### Extracted data

+===+

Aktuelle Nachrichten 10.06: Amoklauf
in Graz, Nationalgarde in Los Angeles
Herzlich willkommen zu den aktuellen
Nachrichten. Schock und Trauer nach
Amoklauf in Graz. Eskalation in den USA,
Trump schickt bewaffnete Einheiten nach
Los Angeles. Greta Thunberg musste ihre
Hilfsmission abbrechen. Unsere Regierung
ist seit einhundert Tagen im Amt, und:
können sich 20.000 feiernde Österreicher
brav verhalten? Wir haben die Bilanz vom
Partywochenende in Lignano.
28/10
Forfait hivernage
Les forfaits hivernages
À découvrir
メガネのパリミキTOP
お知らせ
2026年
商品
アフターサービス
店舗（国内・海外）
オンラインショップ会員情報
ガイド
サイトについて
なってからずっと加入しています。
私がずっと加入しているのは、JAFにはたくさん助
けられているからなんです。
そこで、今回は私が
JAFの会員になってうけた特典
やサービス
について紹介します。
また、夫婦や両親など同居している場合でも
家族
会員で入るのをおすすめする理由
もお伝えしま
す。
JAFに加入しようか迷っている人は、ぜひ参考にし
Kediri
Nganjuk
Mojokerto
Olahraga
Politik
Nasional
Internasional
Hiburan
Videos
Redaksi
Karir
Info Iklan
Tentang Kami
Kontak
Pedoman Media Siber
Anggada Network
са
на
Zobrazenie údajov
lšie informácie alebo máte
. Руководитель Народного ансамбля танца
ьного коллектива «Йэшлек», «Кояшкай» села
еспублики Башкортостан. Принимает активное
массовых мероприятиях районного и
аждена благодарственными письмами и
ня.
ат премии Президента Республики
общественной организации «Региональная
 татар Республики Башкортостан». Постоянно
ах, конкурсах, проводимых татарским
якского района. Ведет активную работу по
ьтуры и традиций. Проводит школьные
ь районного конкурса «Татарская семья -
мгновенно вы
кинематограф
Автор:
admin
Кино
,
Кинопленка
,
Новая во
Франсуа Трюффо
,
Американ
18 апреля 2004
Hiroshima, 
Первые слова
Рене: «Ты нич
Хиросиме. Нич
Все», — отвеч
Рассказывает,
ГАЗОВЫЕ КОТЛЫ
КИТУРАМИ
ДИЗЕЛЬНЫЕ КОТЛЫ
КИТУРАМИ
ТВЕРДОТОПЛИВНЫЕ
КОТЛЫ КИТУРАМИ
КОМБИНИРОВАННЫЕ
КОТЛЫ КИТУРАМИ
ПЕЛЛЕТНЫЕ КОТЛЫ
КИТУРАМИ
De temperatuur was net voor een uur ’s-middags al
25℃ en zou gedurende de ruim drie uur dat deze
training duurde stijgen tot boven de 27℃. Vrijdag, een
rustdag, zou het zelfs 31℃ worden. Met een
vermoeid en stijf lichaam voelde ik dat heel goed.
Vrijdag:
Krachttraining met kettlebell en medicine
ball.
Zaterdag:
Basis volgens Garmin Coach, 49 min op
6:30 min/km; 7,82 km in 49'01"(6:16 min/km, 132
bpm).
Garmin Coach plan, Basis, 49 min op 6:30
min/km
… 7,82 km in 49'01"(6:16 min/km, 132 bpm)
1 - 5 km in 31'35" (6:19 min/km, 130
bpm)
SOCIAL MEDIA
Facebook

+===+

### Problem description
Put every line of all the data above into a JSON list of strings, one string per line, and leave out any blank lines.

### Response
[
  "Aktuelle Nachrichten 10.06: Amoklauf",
  "in Graz, Nationalgarde in Los Angeles",
  "Herzlich willkommen zu den aktuellen",
  "Nachrichten. Schock und Trauer nach",
  "Amoklauf in Graz. Eskalation in den USA,",
  "Trump schickt bewaffnete Einheiten nach",
  "Los Angeles. Greta Thunberg musste ihre",
  "Hilfsmission abbrechen. Unsere Regierung",
  "ist seit einhundert Tagen im Amt, und:",
  "können sich 20.000 feiernde Österreicher",
  "brav verhalten? Wir haben die Bilanz vom",
  "Partywochenende in Lignano.",
  "28/10",
  "Forfait hivernage",
  "Les forfaits hivernages",
  "À découvrir",
  "メガネのパリミキTOP",
  "お知らせ",
  "2026年",
  "商品",
  "アフターサービス",
  "店舗（国内・海外）",
  "オンラインショップ会員情報",
  "ガイド",
  "サイトについて",
  "なってからずっと加入しています。",
  "私がずっと加入しているのは、JAFにはたくさん助",
  "けられているからなんです。",
  "そこで、今回は私が",
  "JAFの会員になってうけた特典",
  "やサービス",
  "について紹介します。",
  "また、夫婦や両親など同居している場合でも",
  "家族",
  "会員で入るのをおすすめする理由",
  "もお伝えしま",
  "す。",
  "JAFに加入しようか迷っている人は、ぜひ参考にし",
  "Kediri",
  "Nganjuk",
  "Mojokerto",
  "Olahraga",
  "Politik",
  "Nasional",
  "Internasional",
  "Hiburan",
  "Videos",
  "Redaksi",
  "Karir",
  "Info Iklan",
  "Tentang Kami",
  "Kontak",
  "Pedoman Media Siber",
  "Anggada Network",
  "са",
  "на",
  "Zobrazenie údajov",
  "lšie informácie alebo máte",
  ". Руководитель Народного ансамбля танца",
  "ьного коллектива «Йэшлек», «Кояшкай» села",
  "еспублики Башкортостан. Принимает активное",
  "массовых мероприятиях районного и",
  "аждена благодарственными письмами и",
  "ня.",
  "ат премии Президента Республики",
  "общественной организации «Региональная",
  " татар Республики Башкортостан». Постоянно",
  "ах, конкурсах, проводимых татарским",
  "якского района. Ведет активную работу по",
  "ьтуры и традиций. Проводит школьные",
  "ь районного конкурса «Татарская семья -",
  "мгновенно вы",
  "кинематограф",
  "Автор:",
  "admin",
  "Кино",
  ",",
  "Кинопленка",
  ",",
  "Новая во",
  "Франсуа Трюффо",
  ",",
  "Американ",
  "18 апреля 2004",
  "Hiroshima, ",
  "Первые слова",
  "Рене: «Ты нич",
  "Хиросиме. Нич",
  "Все», — отвеч",
  "Рассказывает,",
  "ГАЗОВЫЕ КОТЛЫ",
  "КИТУРАМИ",
  "ДИЗЕЛЬНЫЕ КОТЛЫ",
  "КИТУРАМИ",
  "ТВЕРДОТОПЛИВНЫЕ",
  "КОТЛЫ КИТУРАМИ",
  "КОМБИНИРОВАННЫЕ",
  "КОТЛЫ КИТУРАМИ",
  "ПЕЛЛЕТНЫЕ КОТЛЫ",
  "КИТУРАМИ",
  "De temperatuur was net voor een uur ’s-middags al",
  "25℃ en zou gedurende de ruim drie uur dat deze",
  "training duurde stijgen tot boven de 27℃. Vrijdag, een",
  "rustdag, zou het zelfs 31℃ worden. Met een",
  "vermoeid en stijf lichaam voelde ik dat heel goed.",
  "Vrijdag:",
  "Krachttraining met kettlebell en medicine",
  "ball.",
  "Zaterdag:",
  "Basis volgens Garmin Coach, 49 min op",
  "6:30 min/km; 7,82 km in 49'01\"(6:16 min/km, 132",
  "bpm).",
  "Garmin Coach plan, Basis, 49 min op 6:30",
  "min/km",
  "… 7,82 km in 49'01\"(6:16 min/km, 132 bpm)",
  "1 - 5 km in 31'35\" (6:19 min/km, 130",
  "bpm)",
  "SOCIAL MEDIA",
  "Facebook"
]